“Kung Fu Panda 3” bursts at the seams with exuberant fun for your inner kid at heart. The self-proclaimed “awesomeness” we have missed for too long returns with flair in every possible direction. Its nimble combination of clever humor and endearing heart is undeniable. This is a can’t-miss crowd pleaser that pulses with energy in all the right places.
Set up by the final revelation of “Kung Fu Panda 2,” our hero Po’s biological father, Li Shan (Bryan Cranston), has journeyed back to the Valley of Peace in search of his long-lost son. Po (Jack Black) is still the popular Dragon Warrior fighting with the protectors of the Furious Five (played with glee by the returning Angelina Jolie, Jackie Chan, David Cross, Lucy Liu, and Seth Rogan). Their leader, Master Shifu (Dustin Hoffman) encourages Po to take the next step of leadership and become a teacher worthy of replacing himself someday.

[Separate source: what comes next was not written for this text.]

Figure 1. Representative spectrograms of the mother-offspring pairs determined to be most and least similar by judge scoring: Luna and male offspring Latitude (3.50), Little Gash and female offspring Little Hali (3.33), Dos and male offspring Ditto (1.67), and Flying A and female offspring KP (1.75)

Upon his father’s reappearance, Po gravitates to Li, much to the dismay of his adoptive fowl father and noodle chef Mr. Ping (James Hong). At the same time, the bullish Kai (J.K. Simmons), an old rival of Master Oogway (Randall Duk Kim), descends from the Spirit Realm as a powerful supernatural threat to the Valley. Fixated on absorbing the Chi, or life force, of his opponents, Kai can unleash their captured powers as indomitable jade warriors coupled with own chained twin jade blades. After an initial defeat, Po retreats with Li Shan to the secret mountain haven of the pandas. There, he finds a potential love interest (Kate Hudson) and begins to connect with his roots, all in the hope of learning his true power and potential to defeat Kai.
After an overly dark middle chapter five years ago, “Kung Fu Panda 3” is a vibrant return to form for this franchise. The franchise has retained its original writing team of Jonathan Abel and Glenn Berger. The duo did their best to shed a little dramatic weight from where they left off from “Kung Fu Panda 2.” The third film steers away from most of the pitfalls of manic overstimulation and dilly-dallying subplots. Its tight and simple focus of fatherly themes and self-aware conflict is very effective.

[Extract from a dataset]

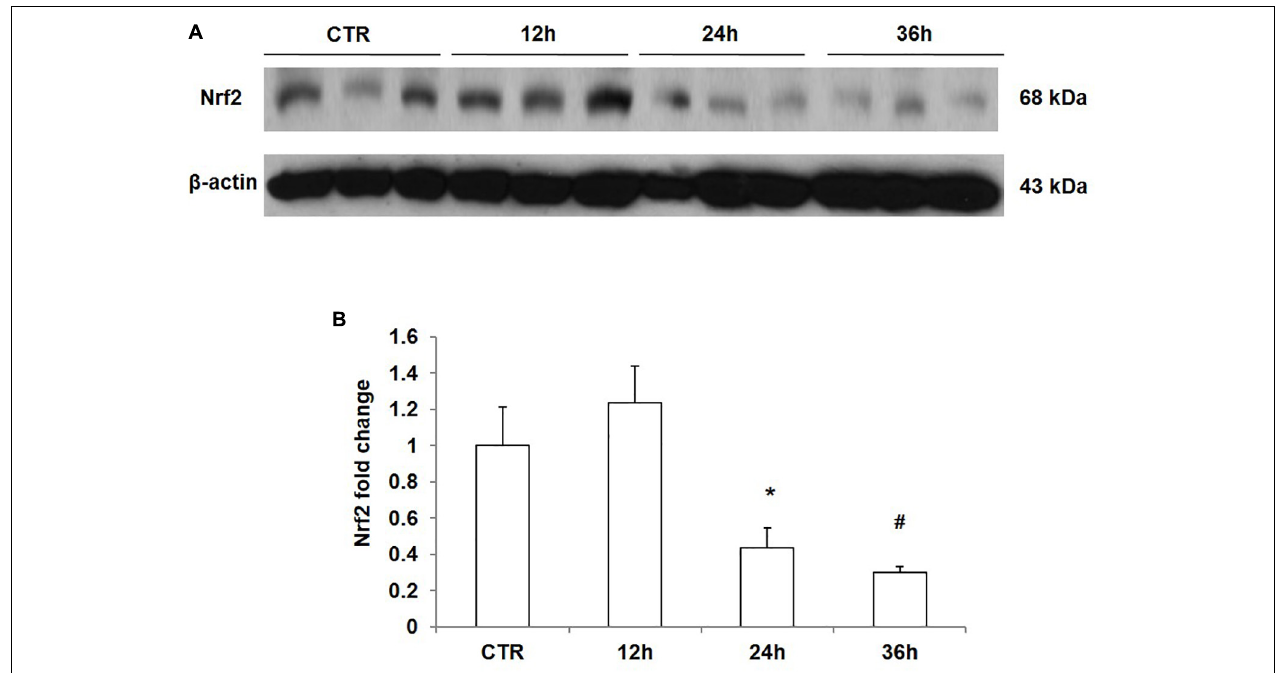
FIGURE 5 | Time course analysis of Nrf2 protein expression in mpkCCD cells after sodium chloride (NaCl) treatment. (A) Western blotting analysis of Nrf2 and β -actin in mpkCCD cells after NaCl treatment for 12, 24, and 36 h. (B) Densitometric analysis of Nrf2 normalized by β -actin in mpkCCD cells after NaCl treatment for 12, 24, and 36 h. The presented data are means ± SE. n = 3 per group. ∗ p < 0.05 vs. CTR (control); # p < 0.01 vs. CTR (control).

Even more impressive is the overall packaging of “Kung Fu Panda 3.” The animation delivered by DreamWorks has reached a mastery level. Bathed in exemplary 3D, the film’s look is gorgeous from end to end with visual brilliance and detailed textures. Hans Zimmer’s boisterous musical score powers the splendid aesthetics and astonishing kinetic action. Visually and thematically, DreamWorks has a big hit on their hands and one greatly worthy of your own joy and attention.
Lesson #1: Every hero needs a dramatic entrance and exit— Few things make an impression better than a good dramatic entrance or exit. If wrestlers and movie characters can do it, so can Dragon Warriors.
Lesson #2: The combined impact of fathers and father-figures— With the return of Li Shan, Po can now receive a second dose of wisdom, encouragement, teaching, and support after his positive upbringing from Mr. Ping. We should all be so lucky, because the presence of one doesn’t cancel the other. Both men multiply their impact on an impressionable son.
Lesson #3: Finding the internal power of being yourself— This has been the central theme the entire “Kung Fu Panda” trilogy. All of the mantras, proverbs, sayings, quotes, and verses boil down to inner power, inner peace, inner heart, and inner confidence that comes from recognizing and being proud of your identity.